** start of Page text **
A gambling license is a scarce commodity in Missouri now that voters agreed to limit the number of casinos to 13. But that isn't stopping dreamers, including David Knight of Cape Girardeau, from keeping their hopes alive that they may find a way to secure one of those rare items.
Those hopes became a little brighter last month when the Missouri Gaming Commission ruled that the license for the President Casino, operated by Pinnacle Entertainment in the old Admiral riverboat on the St. Louis waterfront, isn't transferrable.
Pinnacle asked the commission for the right to replace the boat with a new facility built on a barge. The company has also floated the idea of moving the new gambling facility to a site near the Chain of Rocks Bridge in St. Louis.
Both of those ideas are unacceptable, the commission ruled. A license is for a site and a facility and the location may not be changed and the facility may not be replaced without a new license application. The commission hasn't decided whether to award that license through an open process allowing for competition among potential sites or by giving priority to the incumbent operator.
"The commission has determined it would take a new license for a new facility and that is where the commission's actions stop," said LeAnn McCarthy, spokeswoman for the gaming commission.
** end of Page text **
Goal 1
Write out the lines of every entry word for word, leaving out the picture markers.
** start of Data records **
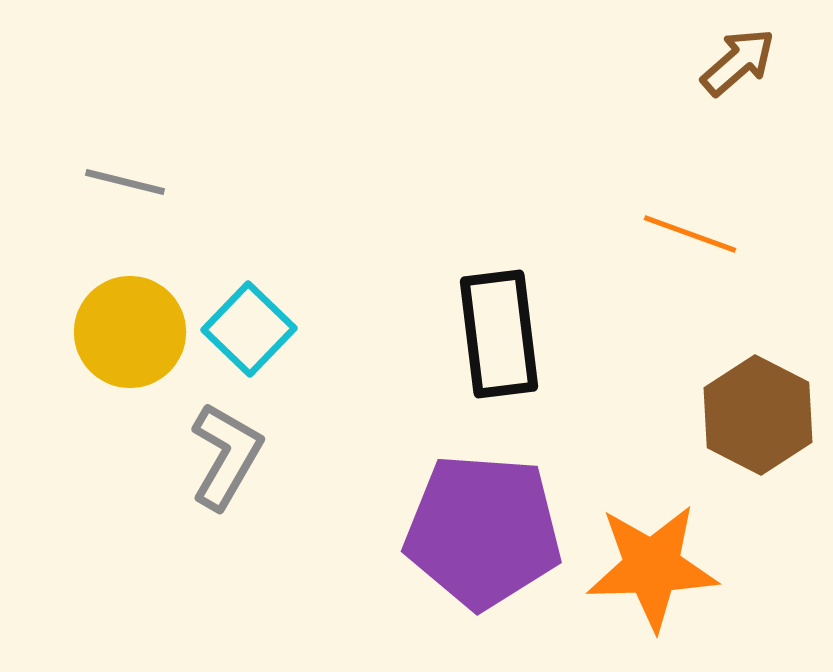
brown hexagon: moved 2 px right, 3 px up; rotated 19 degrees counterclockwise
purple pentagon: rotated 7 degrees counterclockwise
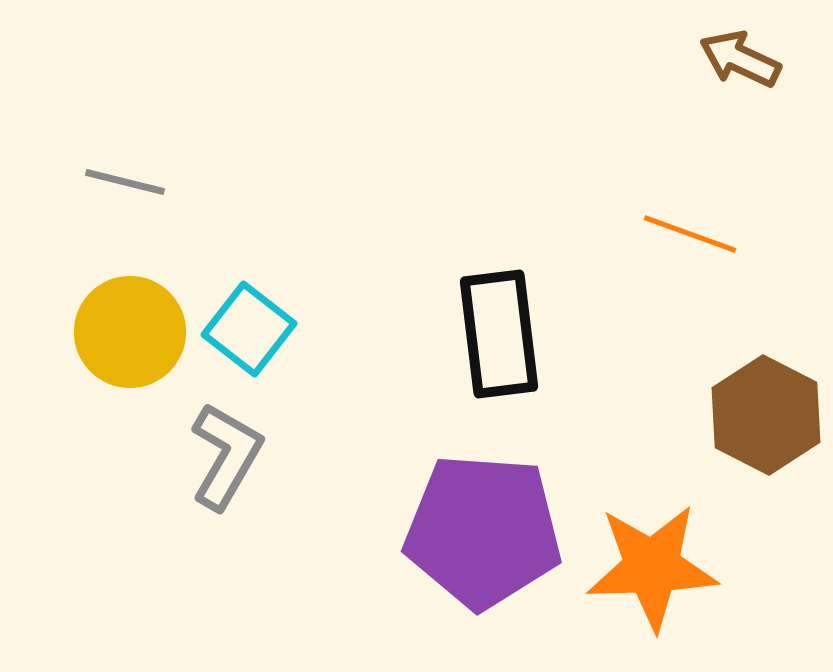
brown arrow: moved 2 px right, 3 px up; rotated 114 degrees counterclockwise
cyan square: rotated 6 degrees counterclockwise
brown hexagon: moved 8 px right
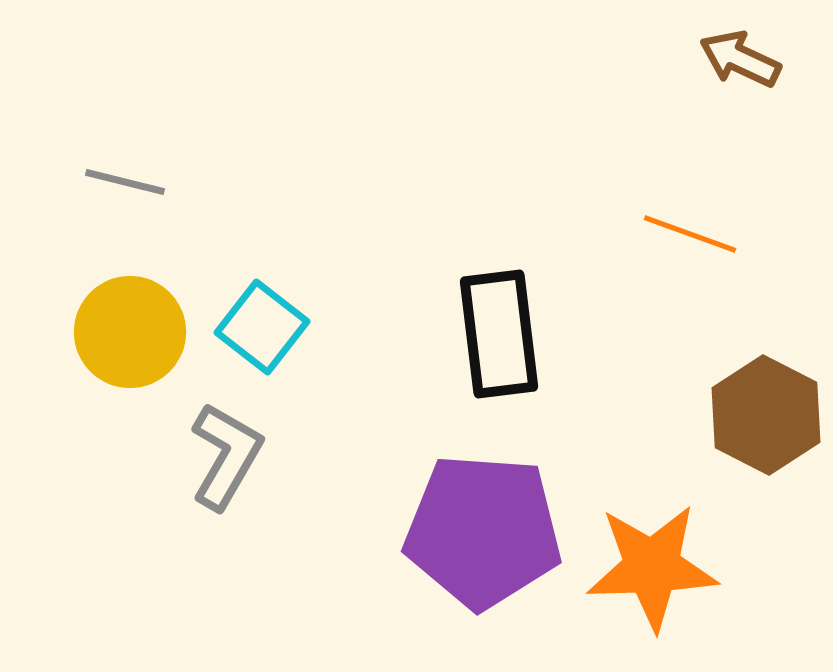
cyan square: moved 13 px right, 2 px up
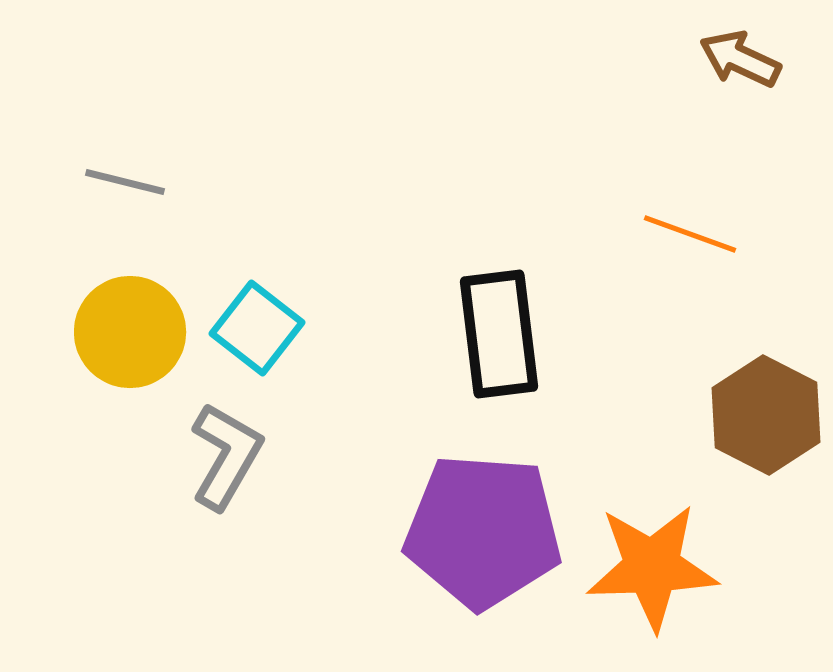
cyan square: moved 5 px left, 1 px down
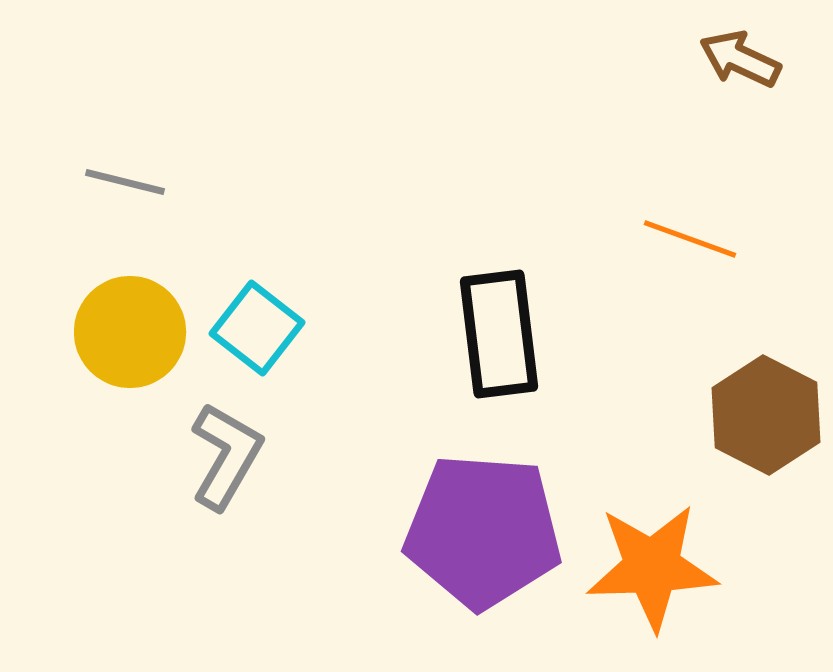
orange line: moved 5 px down
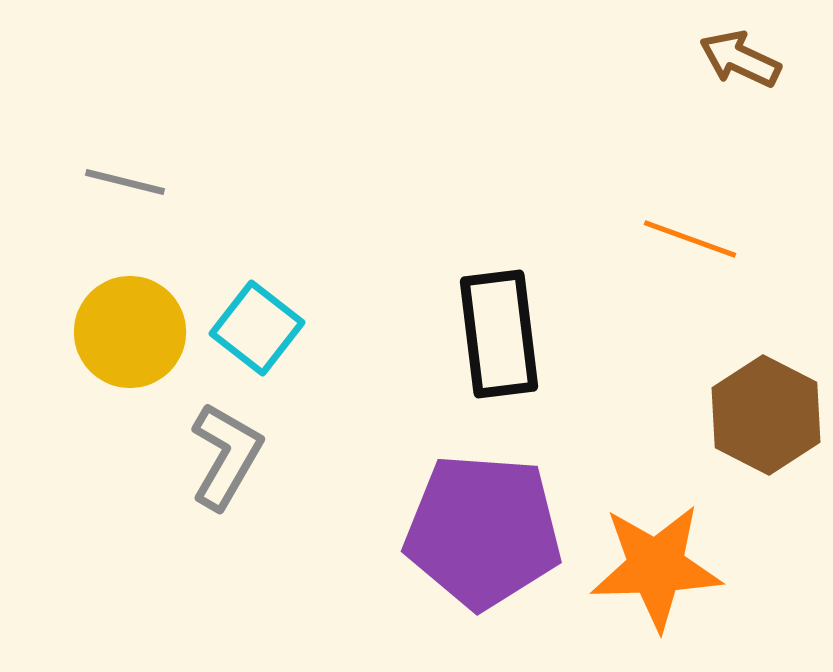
** end of Data records **
Goal 2
According to the casino license article, which company operates the President Casino?

Full output 1
brown hexagon: moved 2 px right, 3 px up; rotated 19 degrees counterclockwise
purple pentagon: rotated 7 degrees counterclockwise
brown arrow: moved 2 px right, 3 px up; rotated 114 degrees counterclockwise
cyan square: rotated 6 degrees counterclockwise
brown hexagon: moved 8 px right
cyan square: moved 13 px right, 2 px up
cyan square: moved 5 px left, 1 px down
orange line: moved 5 px down

Full output 2
Pinnacle Entertainment